***** DATASET ENTRIES *****

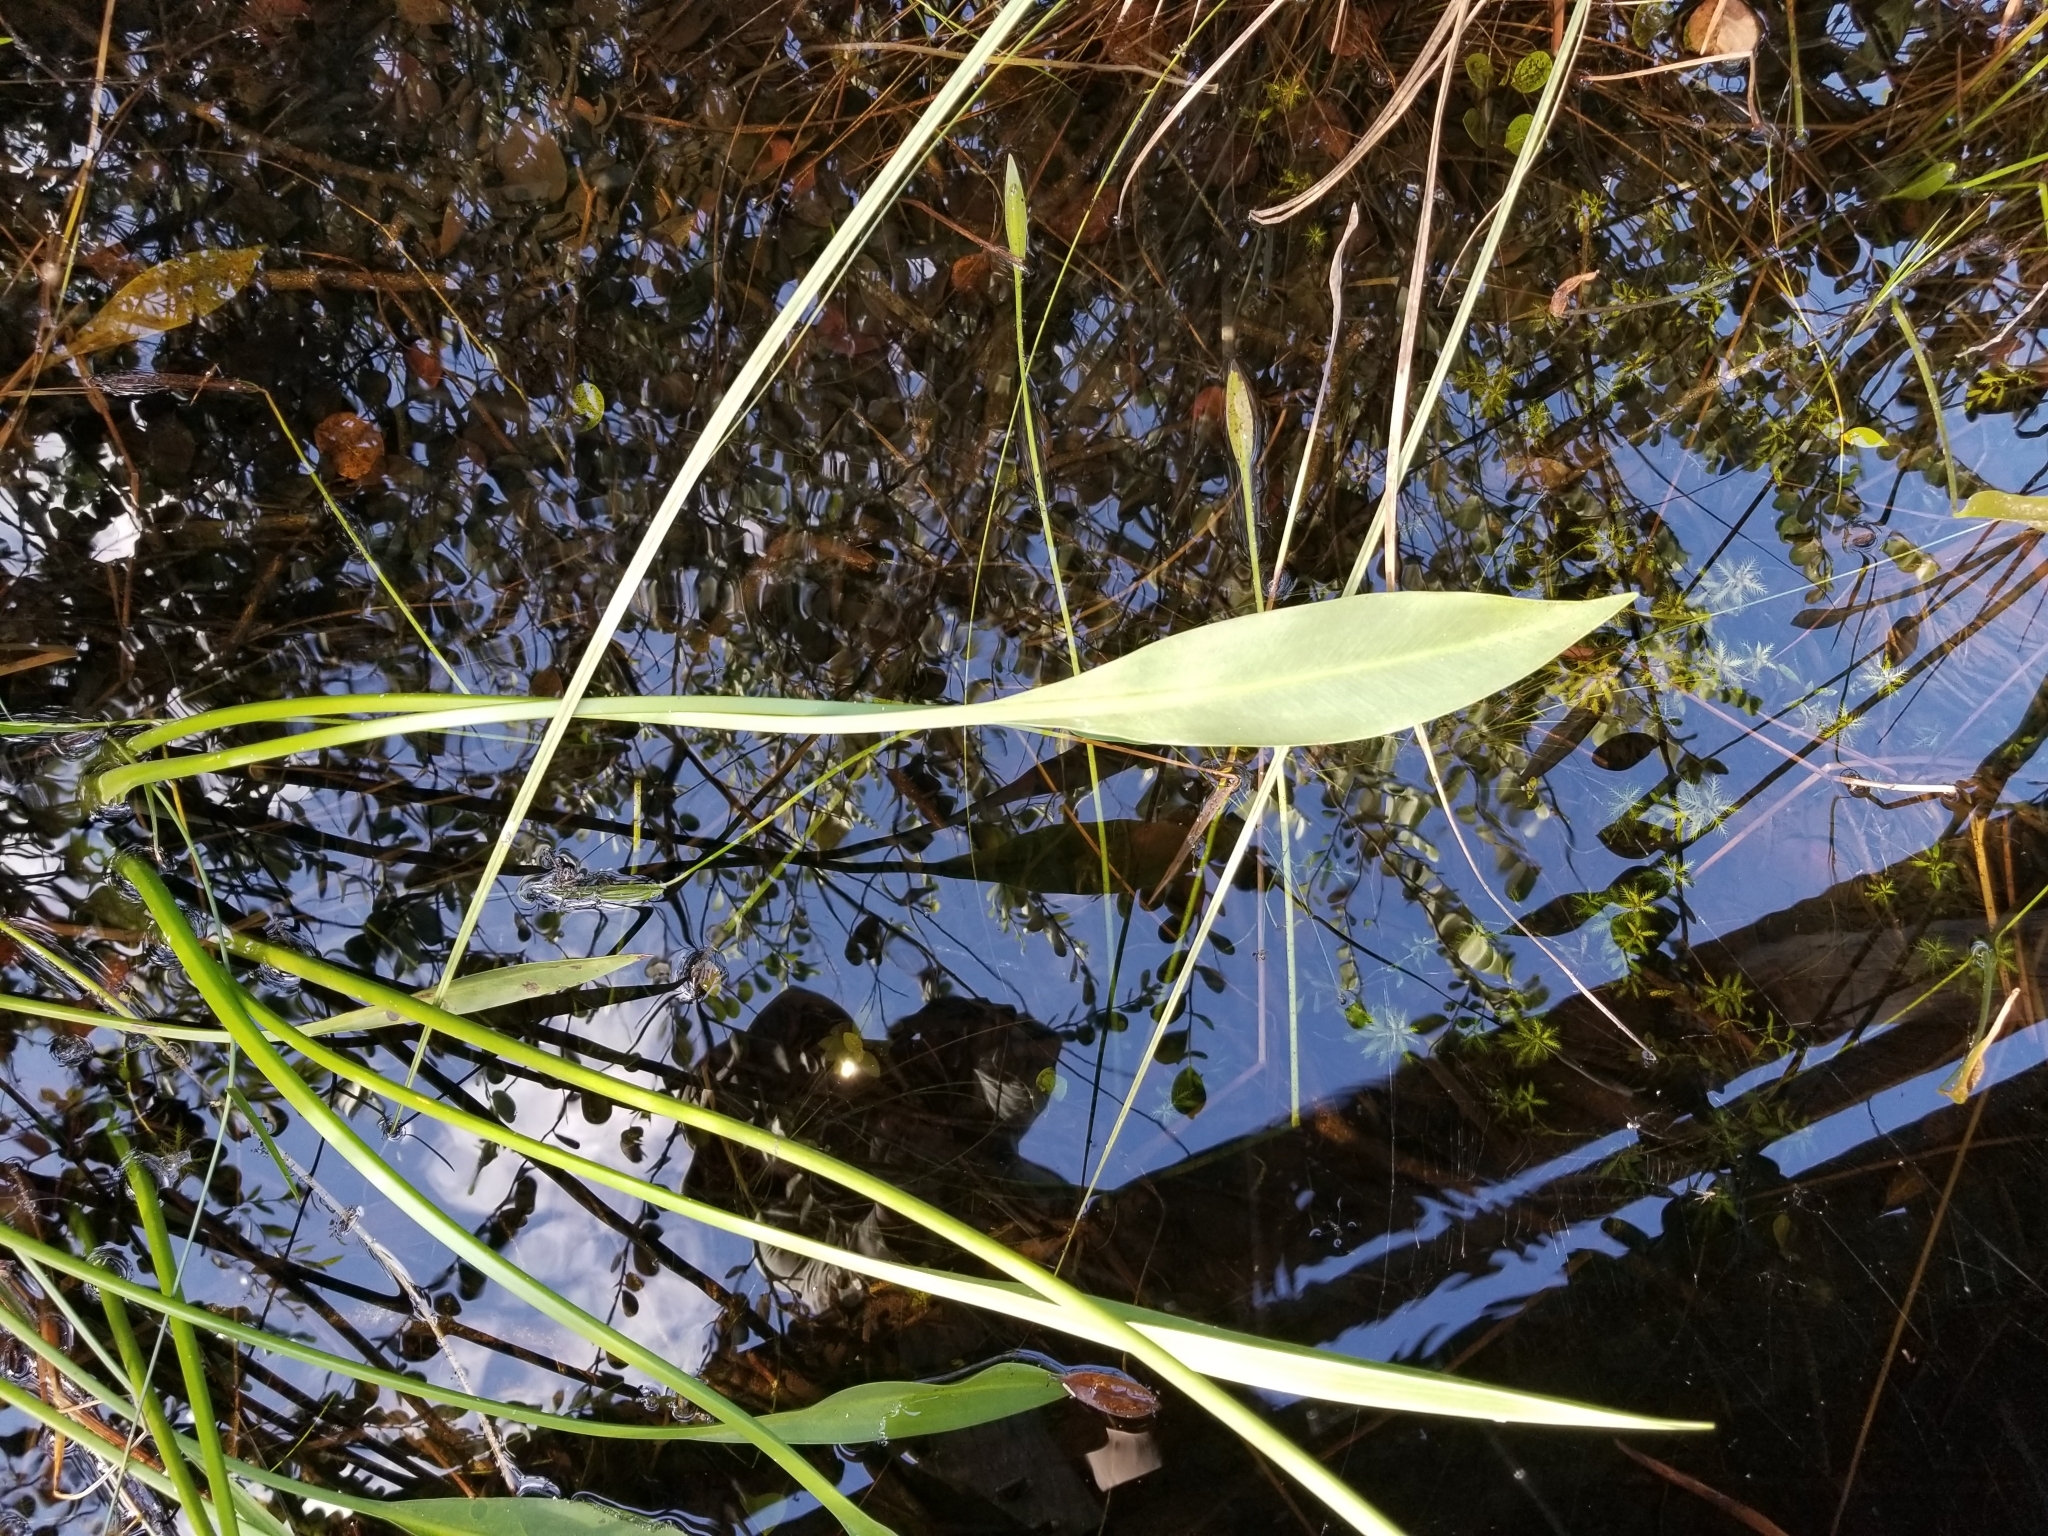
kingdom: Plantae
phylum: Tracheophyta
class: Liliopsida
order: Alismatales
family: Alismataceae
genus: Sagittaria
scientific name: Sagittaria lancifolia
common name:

*****

TASK TO COMPLETE ▸
Repeat the material above word for word, leaving out the pictures.

OUTPUT OF THE EXERCISE ▸
kingdom: Plantae
phylum: Tracheophyta
class: Liliopsida
order: Alismatales
family: Alismataceae
genus: Sagittaria
scientific name: Sagittaria lancifolia
common name:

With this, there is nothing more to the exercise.